2004-12-26 00:05:21 | 
私は昨日、神や宗教は思想を人格化したものだと言った。
これは私が自分で思いついたことではない。

橋本治氏は「宗教なんかこわくない!」においてこう言っている。

自分の頭でものを考えることのできない人間が、“思想”を人格化する。
宗教というものは、思想を思想として抽出することができない人間がした“思想の人格化”から始まる。
だから宗教はおとぎ話なのである。


橋本氏は、それから次のように主張する。
「おとぎ話は子供を成長させ、大人になったときに自分を成長させた要因が分析されることで解体される。しかし宗教や神はその解体を許さず不合理な存在のままで残ってしまう。だから人は神を信じるか信じないかの2つの選択を迫られ、“美しい思い出”として再吸収できないでいる」

この本は他にも「生産の空洞化」や「肉体性の欠如」という視点から宗教を論じている。
(今日はここまで。後日追加修正します。

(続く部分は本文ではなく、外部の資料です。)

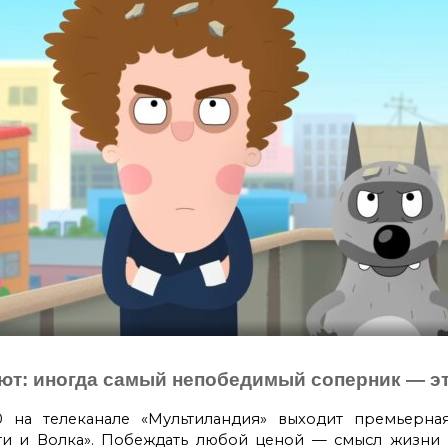
ают: иногда самый непобедимый соперник — э
0 на телеканале «Мультиландия» выходит премьерна
и и Волка». Побеждать любой ценой — смысл жизни 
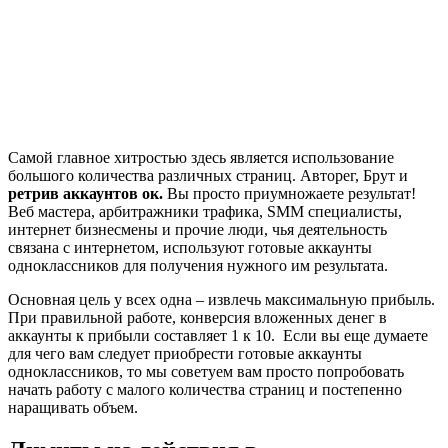
Самой главное хитростью здесь является использование
большого количества различных страниц. Авторег, Брут и
ретрив аккаунтов ок.
Вы просто приумножаете результат!
Веб мастера, арбитражники трафика, SMM специалисты,
интернет бизнесмены и прочие люди, чья деятельность
связана с интернетом, используют готовые аккаунты
одноклассников для получения нужного им результата.
Основная цель у всех одна – извлечь максимальную прибыль.
При правильной работе, конверсия вложенных денег в
аккаунты к прибыли составляет 1 к 10. Если вы еще думаете
для чего вам следует приобрести готовые аккаунты
одноклассников, то мы советуем вам просто попробовать
начать работу с малого количества страниц и постепенно
наращивать объем.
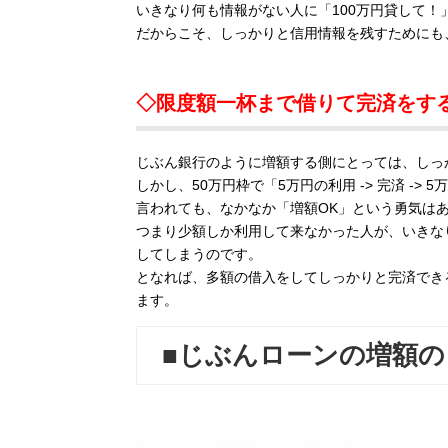
いきなり何も情報がない人に「100万円貸して
だからこそ、しっかりと信用情報を残すためにも
◇限度額一杯まで借りて完済をす
じぶん銀行のように増額する側にとっては、しっ
しかし、50万円枠で「5万円の利用 -> 完済 ->
言われても、なかなか「増額OK」という勇気は
つまり少額しか利用して来なかった人が、いきな
してしまうのです。
となれば、多額の借入をしてしっかりと完済でき
ます。
■じぶんローンの増額の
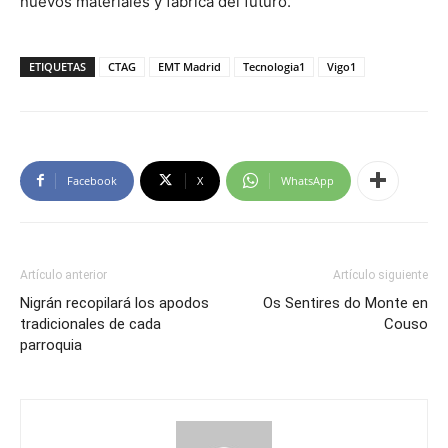
nuevos materiales y fábrica del futuro.
ETIQUETAS
CTAG
EMT Madrid
Tecnologia1
Vigo1
Facebook
X
WhatsApp
Artículo anterior
Artículo siguiente
Nigrán recopilará los apodos
Os Sentires do Monte en
tradicionales de cada
Couso
parroquia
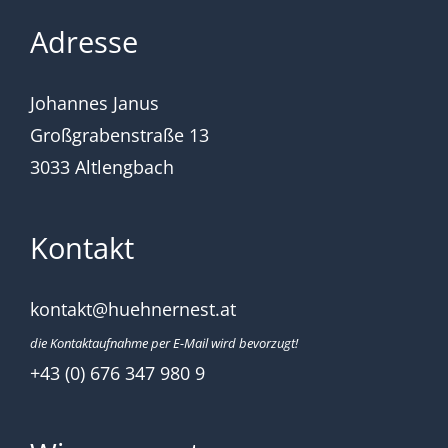
Adresse
Johannes Janus
Großgrabenstraße 13
3033 Altlengbach
Kontakt
kontakt@huehnernest.at
die Kontaktaufnahme per E-Mail wird bevorzugt!
+43 (0) 676 347 980 9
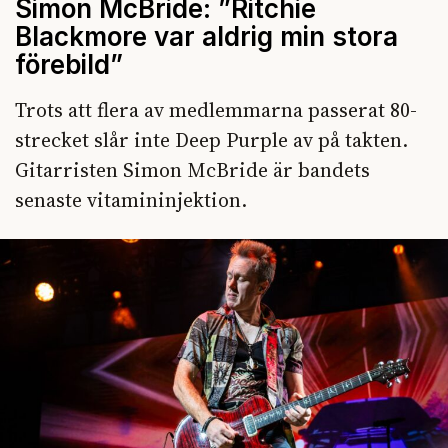
Simon McBride: ”Ritchie
Blackmore var aldrig min stora
förebild”
Trots att flera av medlemmarna passerat 80-
strecket slår inte Deep Purple av på takten.
Gitarristen Simon McBride är bandets
senaste vitamininjektion.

)

この本の内容についてまとめようと思っていたところ、下のサイトからトラックバックをいただいた。
デジタルももんが

ここでリンクされているサイトに本の内容、出版された時の社会背景などがまとめられているので、ここではこの本に対する私の感想だけを述べたいと思う。

この本で橋本氏は「宗教」を「思想の劣化したもの」として扱っている。
更に言えば「妄信(=宗教)」することよりも「合理的思考(=思想)」を推奨している。

しかし氏と違い、私は「宗教」と「思想」は似たようなものだと考えている。
何故かと言うと、私は「思想」というものを「合理的思考方法」だと思っていないからである。

ちなみに、ここで私が言う「思想」の定義は「言葉で考えられること」「数学、実験を用いない思考方法」とする。
橋本氏の言う「思想」や現代の「思想」には他の面があるのかもしれないが、私はそれらを知らないので一切の評価ができない。片手落ちで申し訳なく思う。

本題に戻ると、私は「思想」というものは特に合理的な存在ではなく、むしろ合理的に考えられない問題を合理的に扱う手段が完成されるまでの中継ぎ、間に合わせのハリボテだとみなしている。

例えばギリシャ時代の哲学者は物質について様々なことを考えた。
電子顕微鏡も粒子加速器もない時代に、電磁気学も量子力学もない時代に、行動面でも思考面でも合理的手段がまったく無い時代に、それでもあえて「物質とは何か」を考えたのである。

そして4元素だとか真空の存在の是非とか様々な思想を生み出した。
それらの思想はある程度現在分かっている真実に近く、ひょとしたら「これから判明する新事実」に近くもあるのかもしれない。
しかし厳密には完全に間違っている。
「思想」だけでは合理的思考にはたどりつけないのである。

他にも現在においては「生産性」の問題は「経済学」で、「肉体性」の問題は「認知心理学」で考えることが可能になったので、これらの問題について「思想」は思考手段の主役ではなくなった。、、、と私は考えている。

つまり私の解釈では、不合理を強引に考える方法が思想で、それらが人格化されると神や宗教になり、この2つに大きな違いはない、となる。

昔の理系の学者は「社会学」や「経済学」は科学ではないという偏見を持っていた。
私のこの考えも無知ゆえの偏見なのかもしれない。
ご叱責、ご指導、ご鞭撻(べんたつ)をいただけるとありがたい。